While Lindsey snapped the photos, Blake staged and posed me. Personally, I didn’t think leaning over a bathroom sink in a towel and black lace bra was the most fetching way to showcase my best assets – but considering I was the only one in the room whose personal life didn’t have an impressive amount of real estate on TMZ’s website, I wasn’t in a position to argue with their expertise.

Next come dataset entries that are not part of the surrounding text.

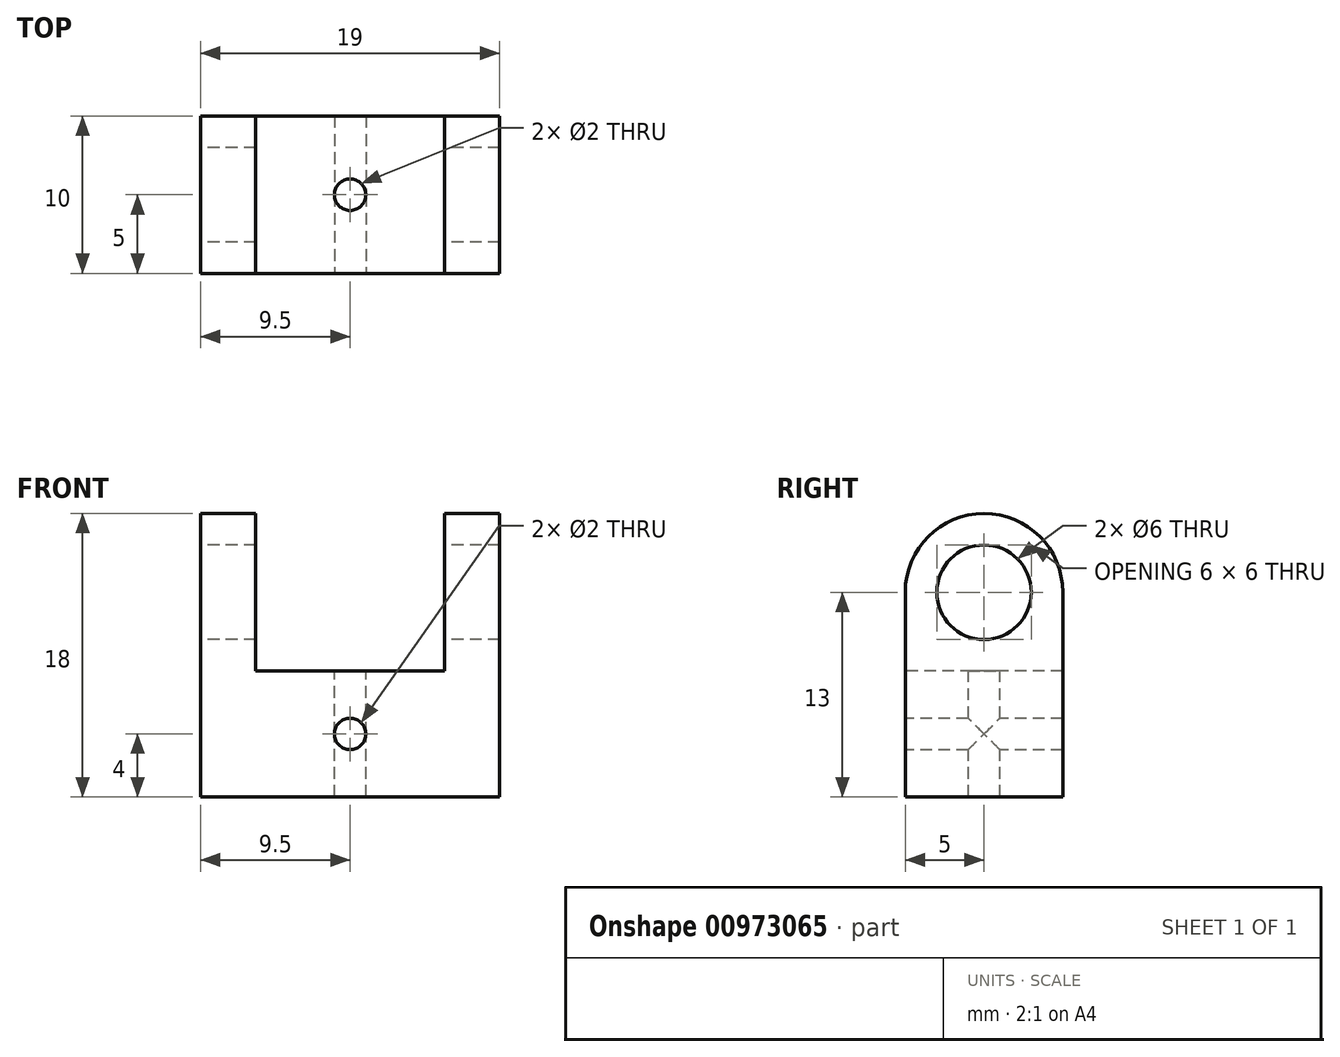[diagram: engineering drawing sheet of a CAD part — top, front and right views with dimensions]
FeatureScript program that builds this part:
annotation { "Feature Type Name" : "Feature", "Feature Type Description" : "" }
export const myFeature = defineFeature(function(context is Context, id is Id, definition is map)
    precondition{}
    {
        {
            var Q0;
            Q0=qCreatedBy(makeId("Top.planeOp"),FACE);
            var sketch = newSketch(context, id + "F0", { "sketchPlane" : qUnion([Q0]), "disableImprinting" : false});
            skLineSegment(sketch, "E0.bottom", {"start": v(9.5, -5) * mm, "end": v(-9.5, -5) * mm});
            skLineSegment(sketch, "E0.top", {"start": v(9.5, 5) * mm, "end": v(-9.5, 5) * mm});
            skLineSegment(sketch, "E0.left", {"start": v(9.5, -5) * mm, "end": v(9.5, 5) * mm});
            skLineSegment(sketch, "E0.right", {"start": v(-9.5, -5) * mm, "end": v(-9.5, 5) * mm});
            skPoint(sketch, "E0.middle", {"position": v(0, 0) * mm});
            skLineSegment(sketch, "E1.bottom", {"start": v(6, 5) * mm, "end": v(9.5, 5) * mm});
            skLineSegment(sketch, "E1.top", {"start": v(6, -5) * mm, "end": v(9.5, -5) * mm});
            skLineSegment(sketch, "E1.left", {"start": v(6, 5) * mm, "end": v(6, -5) * mm});
            skLineSegment(sketch, "E1.right", {"start": v(9.5, 5) * mm, "end": v(9.5, -5) * mm});
            skLineSegment(sketch, "E2", {"start": v(0, 5) * mm, "end": v(0, -5) * mm, "construction": true});
            skLineSegment(sketch, "E3.MirrorCS", {"start": v(-6, 5) * mm, "end": v(-9.5, 5) * mm});
            skLineSegment(sketch, "E4.MirrorCS", {"start": v(-9.5, 5) * mm, "end": v(-9.5, -5) * mm});
            skLineSegment(sketch, "E5.MirrorCS", {"start": v(-6, 5) * mm, "end": v(-6, -5) * mm});
            skLineSegment(sketch, "E6.MirrorCS", {"start": v(-6, -5) * mm, "end": v(-9.5, -5) * mm});
            skSolve(sketch);
        }
        {
            var Q0;
            {var subQ0=sQuery(id+"F0.wireOp",EDGE,"E1.left");Q0=makeQuery(id+"F0.imprint","IMPRINT",FACE,{"disambiguationData":[TD([[makeQuery(id+"F0.imprint","IMPRINT",EDGE,{"derivedFrom":subQ0}),-1.0]])]});}
            extrude(context, id + "F1", {"entities" : qUnion([Q0]), "depth" : 8 * mm, "offsetDistance" : 25 * mm});
        }
        {
            var Q0;
            {var subQ0=sQuery(id+"F0.wireOp",EDGE,"E0.right");Q0=makeQuery(id+"F0.imprint","IMPRINT",FACE,{"disambiguationData":[TD([[makeQuery(id+"F0.imprint","IMPRINT",EDGE,{"derivedFrom":subQ0}),-1.0]])]});}
            var Q1;
            {var subQ2=sQuery(id+"F0.wireOp",EDGE,"E0.left");Q1=makeQuery(id+"F0.imprint","IMPRINT",FACE,{"disambiguationData":[TD([[makeQuery(id+"F0.imprint","IMPRINT",EDGE,{"derivedFrom":subQ2}),1.0]])]});}
            var Q2;
            {Q2=qUnion([sQuery(id+"F0.wireOp",EDGE,"E0.bottom"),sQuery(id+"F0.wireOp",EDGE,"E0.top"),sQuery(id+"F0.wireOp",EDGE,"E0.left"),sQuery(id+"F0.wireOp",EDGE,"E0.right"),sQuery(id+"F0.wireOp",EDGE,"E1.bottom"),sQuery(id+"F0.wireOp",EDGE,"E1.top"),sQuery(id+"F0.wireOp",EDGE,"E1.left"),sQuery(id+"F0.wireOp",EDGE,"E1.right"),sQuery(id+"F0.wireOp",EDGE,"E0.right"),sQuery(id+"F0.wireOp",EDGE,"E3.MirrorCS"),sQuery(id+"F0.wireOp",EDGE,"E4.MirrorCS"),sQuery(id+"F0.wireOp",EDGE,"E5.MirrorCS"),sQuery(id+"F0.wireOp",EDGE,"E6.MirrorCS")]);}
            extrude(context, id + "F2", {"entities" : qUnion([Q0, Q1]), "operationType" : NewBodyOperationType.ADD, "surfaceEntities" : qUnion([Q2]), "depth" : 18 * mm, "offsetDistance" : 25 * mm});
        }
        {
            var Q0;
            Q0=makeQuery(id+"F2.opExtrude","SWEPT_FACE",FACE,{"disambiguationData":[OSD([sQuery(id+"F0.wireOp",EDGE,"E0.right")])]});
            var sketch = newSketch(context, id + "F3", { "sketchPlane" : qUnion([Q0]), "disableImprinting" : false});
            skCircle(sketch, "E7", {"center": v(0, 13) * mm, "radius": 3 * mm});
            skArc(sketch, "E8", {"start": v(5, 13) * mm, "mid": v(0, 18) * mm, "end": v(-5, 13) * mm});
            skLineSegment(sketch, "E9", {"start": v(-5, 13) * mm, "end": v(-5, 9) * mm});
            skLineSegment(sketch, "E10", {"start": v(-5, 18) * mm, "end": v(-5, 9) * mm});
            skLineSegment(sketch, "E11", {"start": v(0, 18) * mm, "end": v(0, 11.95) * mm, "construction": true});
            skLineSegment(sketch, "E12", {"start": v(-5, 18) * mm, "end": v(0, 18) * mm});
            skLineSegment(sketch, "E13.MirrorCS", {"start": v(5, 18) * mm, "end": v(0, 18) * mm});
            skLineSegment(sketch, "E14.MirrorCS", {"start": v(5, 18) * mm, "end": v(5, 9) * mm});
            skLineSegment(sketch, "E15.MirrorCS", {"start": v(5, 13) * mm, "end": v(5, 9) * mm});
            skSolve(sketch);
        }
        {
            var Q0;
            Q0 = qSketchRegion(id + "F3", true);
            extrude(context, id + "F4", {"entities" : qUnion([Q0]), "operationType" : NewBodyOperationType.REMOVE, "flatOperationType" : FlatOperationType.REMOVE, "endBound" : BoundingType.THROUGH_ALL, "oppositeDirection" : true, "depth" : 25 * mm, "offsetDistance" : 25 * mm, "domain" : OperationDomain.MODEL});
        }
        {
            var Q0;
            {var subQ0=sQuery(id+"F0.wireOp",EDGE,"E0.bottom");Q0=makeQuery(id+"F2.boolean.opBoolean","MERGE",FACE,{"derivedFrom":[makeQuery(id+"F1.opExtrude","SWEPT_FACE",FACE,{"disambiguationData":[OSD([subQ0])]}),makeQuery(id+"F2.opExtrude","SWEPT_FACE",FACE,{"disambiguationData":[OSD([subQ0]),TDD([makeQuery(id+"F0.imprint","IMPRINT",EDGE,{"disambiguationData":[TD([[makeQuery(id+"F0.imprint","INTERSECT",VERTEX,{"derivedFrom":[subQ0,sQuery(id+"F0.wireOp",EDGE,"E0.right")]}),1.0]])],"derivedFrom":subQ0})])]}),makeQuery(id+"F2.opExtrude","SWEPT_FACE",FACE,{"disambiguationData":[OSD([subQ0]),TDD([makeQuery(id+"F0.imprint","IMPRINT",EDGE,{"disambiguationData":[TD([[makeQuery(id+"F0.imprint","INTERSECT",VERTEX,{"derivedFrom":[subQ0,sQuery(id+"F0.wireOp",EDGE,"E1.left")]}),1.0]])],"derivedFrom":subQ0})])]})]});}
            var sketch = newSketch(context, id + "F5", { "sketchPlane" : qUnion([Q0])});
            skCircle(sketch, "E16", {"center": v(0, 4) * mm, "radius": 1 * mm});
            skLineSegment(sketch, "E17", {"start": v(0, 0) * mm, "end": v(0, 8) * mm, "construction": true});
            skSolve(sketch);
        }
        {
            var Q0;
            Q0 = qSketchRegion(id + "F5", true);
            extrude(context, id + "F6", {"entities" : qUnion([Q0]), "operationType" : NewBodyOperationType.REMOVE, "endBound" : BoundingType.THROUGH_ALL, "oppositeDirection" : true, "depth" : 25 * mm, "offsetDistance" : 25 * mm});
        }
        {
            var Q0;
            Q0=makeQuery(id+"F1.opExtrude","CAP_FACE",FACE,{"disambiguationData":[OSD([sQuery(id+"F0.wireOp",EDGE,"E0.bottom"),sQuery(id+"F0.wireOp",EDGE,"E0.top"),sQuery(id+"F0.wireOp",EDGE,"E1.left"),sQuery(id+"F0.wireOp",EDGE,"E5.MirrorCS")])],"isStart":false});
            var sketch = newSketch(context, id + "F7", { "sketchPlane" : qUnion([Q0])});
            skCircle(sketch, "E18", {"center": v(0, 0) * mm, "radius": 1 * mm});
            skSolve(sketch);
        }
        {
            var Q0;
            Q0 = qSketchRegion(id + "F7", true);
            extrude(context, id + "F8", {"entities" : qUnion([Q0]), "operationType" : NewBodyOperationType.REMOVE, "endBound" : BoundingType.THROUGH_ALL, "oppositeDirection" : true, "depth" : 25 * mm, "offsetDistance" : 25 * mm});
        }
    });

I still don’t know how I feel about this online dating thing. I haven’t met anyone yet – but I have gotten one email from a gentleman who sounds nice enough. But I don’t really have a good sense of what he looks like – because he appears to be really quite shy. Unless you count the photos he’s sent of his nether regions – which, frankly, he seemed all too eager to send quickly in the first place, he really has not been very forthcoming. We’re making progress though. He’s at least gone above the waist to send me this:
I dunno. He seems a bit boney to me. And it seems sort of strange to me that he keeps wanting to put me in touch with his PR team for coaching on what to say if asked how we met. It’s been a while since I’ve dated – so maybe that’s just protocol now, I don’t know. But I get the feeling he might be married.
I have to dive head first back into the dating pool without my floaties – so I will give him the benefit of the doubt if for no other reason but because he seems to be quite the social media maven – and I really need to learn more about this Tweeter thing everyone keeps going on about. Who knows. He may just turn out to be an honest, stand-up guy.
It’s all so exhausting. I miss the days when one could fall in love the old fashioned way – through a glory hole in a Minnesota airport bathroom.